(Task data)

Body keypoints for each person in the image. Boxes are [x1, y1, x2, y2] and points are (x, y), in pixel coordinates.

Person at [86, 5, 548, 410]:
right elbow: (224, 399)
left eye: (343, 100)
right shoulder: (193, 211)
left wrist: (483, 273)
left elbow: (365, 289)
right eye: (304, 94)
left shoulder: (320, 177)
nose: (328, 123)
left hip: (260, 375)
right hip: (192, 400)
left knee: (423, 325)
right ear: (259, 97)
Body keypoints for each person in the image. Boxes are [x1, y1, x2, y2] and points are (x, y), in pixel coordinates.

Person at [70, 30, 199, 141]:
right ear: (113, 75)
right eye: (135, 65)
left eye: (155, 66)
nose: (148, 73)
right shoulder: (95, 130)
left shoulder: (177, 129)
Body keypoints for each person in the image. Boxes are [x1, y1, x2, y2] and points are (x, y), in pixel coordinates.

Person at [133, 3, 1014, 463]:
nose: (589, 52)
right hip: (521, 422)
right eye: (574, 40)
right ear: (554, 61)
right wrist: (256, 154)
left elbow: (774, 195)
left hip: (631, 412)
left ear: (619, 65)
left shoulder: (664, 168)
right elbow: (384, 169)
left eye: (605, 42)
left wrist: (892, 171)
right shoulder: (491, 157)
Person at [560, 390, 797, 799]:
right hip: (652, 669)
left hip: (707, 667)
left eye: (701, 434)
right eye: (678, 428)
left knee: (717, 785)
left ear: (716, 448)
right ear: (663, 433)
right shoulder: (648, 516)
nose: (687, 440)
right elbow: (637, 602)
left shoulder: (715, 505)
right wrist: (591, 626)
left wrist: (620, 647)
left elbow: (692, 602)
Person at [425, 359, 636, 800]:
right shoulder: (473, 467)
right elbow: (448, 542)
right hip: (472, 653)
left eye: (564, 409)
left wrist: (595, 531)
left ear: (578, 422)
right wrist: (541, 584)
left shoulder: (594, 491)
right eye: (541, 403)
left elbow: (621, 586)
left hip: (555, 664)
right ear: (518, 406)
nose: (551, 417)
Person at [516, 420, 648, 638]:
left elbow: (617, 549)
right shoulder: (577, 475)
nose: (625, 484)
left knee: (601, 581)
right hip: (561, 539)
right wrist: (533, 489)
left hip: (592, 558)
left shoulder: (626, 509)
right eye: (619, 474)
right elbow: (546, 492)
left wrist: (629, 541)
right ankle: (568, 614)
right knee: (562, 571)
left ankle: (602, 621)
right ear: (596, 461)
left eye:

(End Task data)

Try it ▸
Set down, please, the lines from the line holding "left shoulder: (594, 491)" through the final line of the data, exactly and with nothing added.

Exercise output ▸
left shoulder: (594, 491)
right eye: (541, 403)
left elbow: (621, 586)
left hip: (555, 664)
right ear: (518, 406)
nose: (551, 417)
Person at [516, 420, 648, 638]:
left elbow: (617, 549)
right shoulder: (577, 475)
nose: (625, 484)
left knee: (601, 581)
right hip: (561, 539)
right wrist: (533, 489)
left hip: (592, 558)
left shoulder: (626, 509)
right eye: (619, 474)
right elbow: (546, 492)
left wrist: (629, 541)
right ankle: (568, 614)
right knee: (562, 571)
left ankle: (602, 621)
right ear: (596, 461)
left eye:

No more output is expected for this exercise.